— Work item —
Reproduce exactly, and only, the lines below from the one containing "left wrist: (275, 186)" through the one containing "left eye: (168, 114)".

[Extracted data entries]
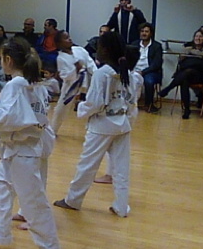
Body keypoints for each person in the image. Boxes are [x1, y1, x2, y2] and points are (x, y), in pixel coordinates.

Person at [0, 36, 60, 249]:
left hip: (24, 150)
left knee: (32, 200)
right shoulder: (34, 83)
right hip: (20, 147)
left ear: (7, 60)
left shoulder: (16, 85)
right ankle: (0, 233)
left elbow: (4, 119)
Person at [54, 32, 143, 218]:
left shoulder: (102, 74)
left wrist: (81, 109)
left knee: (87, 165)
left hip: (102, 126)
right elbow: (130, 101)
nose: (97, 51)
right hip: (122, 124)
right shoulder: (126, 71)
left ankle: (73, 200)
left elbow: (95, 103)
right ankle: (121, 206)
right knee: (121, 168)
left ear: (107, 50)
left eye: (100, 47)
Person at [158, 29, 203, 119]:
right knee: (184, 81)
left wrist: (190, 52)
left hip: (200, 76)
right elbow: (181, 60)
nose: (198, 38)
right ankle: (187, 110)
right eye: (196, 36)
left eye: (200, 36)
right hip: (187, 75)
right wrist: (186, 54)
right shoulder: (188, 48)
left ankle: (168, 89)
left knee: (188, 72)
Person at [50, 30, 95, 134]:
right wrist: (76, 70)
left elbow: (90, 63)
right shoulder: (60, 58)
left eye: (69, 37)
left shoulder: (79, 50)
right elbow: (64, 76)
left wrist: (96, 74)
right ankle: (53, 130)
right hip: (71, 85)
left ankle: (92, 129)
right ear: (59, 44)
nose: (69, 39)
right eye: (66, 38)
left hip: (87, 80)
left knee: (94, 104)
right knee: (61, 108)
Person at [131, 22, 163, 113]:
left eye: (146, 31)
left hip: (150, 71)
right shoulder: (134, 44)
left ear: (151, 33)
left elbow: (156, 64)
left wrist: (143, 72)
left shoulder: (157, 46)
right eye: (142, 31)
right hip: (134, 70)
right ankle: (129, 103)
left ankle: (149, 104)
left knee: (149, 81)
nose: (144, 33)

...

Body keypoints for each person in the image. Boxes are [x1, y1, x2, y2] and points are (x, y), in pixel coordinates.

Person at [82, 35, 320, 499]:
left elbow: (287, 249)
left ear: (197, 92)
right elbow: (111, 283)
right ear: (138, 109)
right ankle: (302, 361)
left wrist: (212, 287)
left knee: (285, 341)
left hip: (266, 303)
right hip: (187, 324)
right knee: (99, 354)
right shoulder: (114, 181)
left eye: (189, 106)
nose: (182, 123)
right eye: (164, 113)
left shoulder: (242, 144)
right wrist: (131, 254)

--

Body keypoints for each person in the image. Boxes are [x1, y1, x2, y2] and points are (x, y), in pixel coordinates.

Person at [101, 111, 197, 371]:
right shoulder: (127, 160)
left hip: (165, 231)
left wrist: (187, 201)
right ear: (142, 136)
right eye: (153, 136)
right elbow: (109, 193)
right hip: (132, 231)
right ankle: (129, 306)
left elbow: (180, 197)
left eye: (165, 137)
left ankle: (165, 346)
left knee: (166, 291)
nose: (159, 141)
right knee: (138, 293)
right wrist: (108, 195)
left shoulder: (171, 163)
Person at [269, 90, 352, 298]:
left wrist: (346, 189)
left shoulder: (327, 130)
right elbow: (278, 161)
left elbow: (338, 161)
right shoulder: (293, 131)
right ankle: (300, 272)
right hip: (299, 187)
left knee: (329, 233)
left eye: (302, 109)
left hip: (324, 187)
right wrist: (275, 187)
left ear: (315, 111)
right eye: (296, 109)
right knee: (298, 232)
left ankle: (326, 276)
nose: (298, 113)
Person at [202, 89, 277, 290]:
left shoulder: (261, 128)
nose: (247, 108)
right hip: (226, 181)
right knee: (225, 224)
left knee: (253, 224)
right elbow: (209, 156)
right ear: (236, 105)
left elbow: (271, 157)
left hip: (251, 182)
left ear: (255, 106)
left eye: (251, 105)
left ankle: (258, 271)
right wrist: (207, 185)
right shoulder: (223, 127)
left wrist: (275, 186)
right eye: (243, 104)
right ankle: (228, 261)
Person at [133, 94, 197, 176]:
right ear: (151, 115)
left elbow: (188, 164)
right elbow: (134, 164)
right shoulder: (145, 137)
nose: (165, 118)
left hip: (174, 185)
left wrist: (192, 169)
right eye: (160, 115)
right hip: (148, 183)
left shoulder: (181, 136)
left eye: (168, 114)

— Response for this exercise —
left wrist: (275, 186)
right eye: (243, 104)
right ankle: (228, 261)
Person at [133, 94, 197, 176]:
right ear: (151, 115)
left elbow: (188, 164)
right elbow: (134, 164)
right shoulder: (145, 137)
nose: (165, 118)
left hip: (174, 185)
left wrist: (192, 169)
right eye: (160, 115)
right hip: (148, 183)
left shoulder: (181, 136)
left eye: (168, 114)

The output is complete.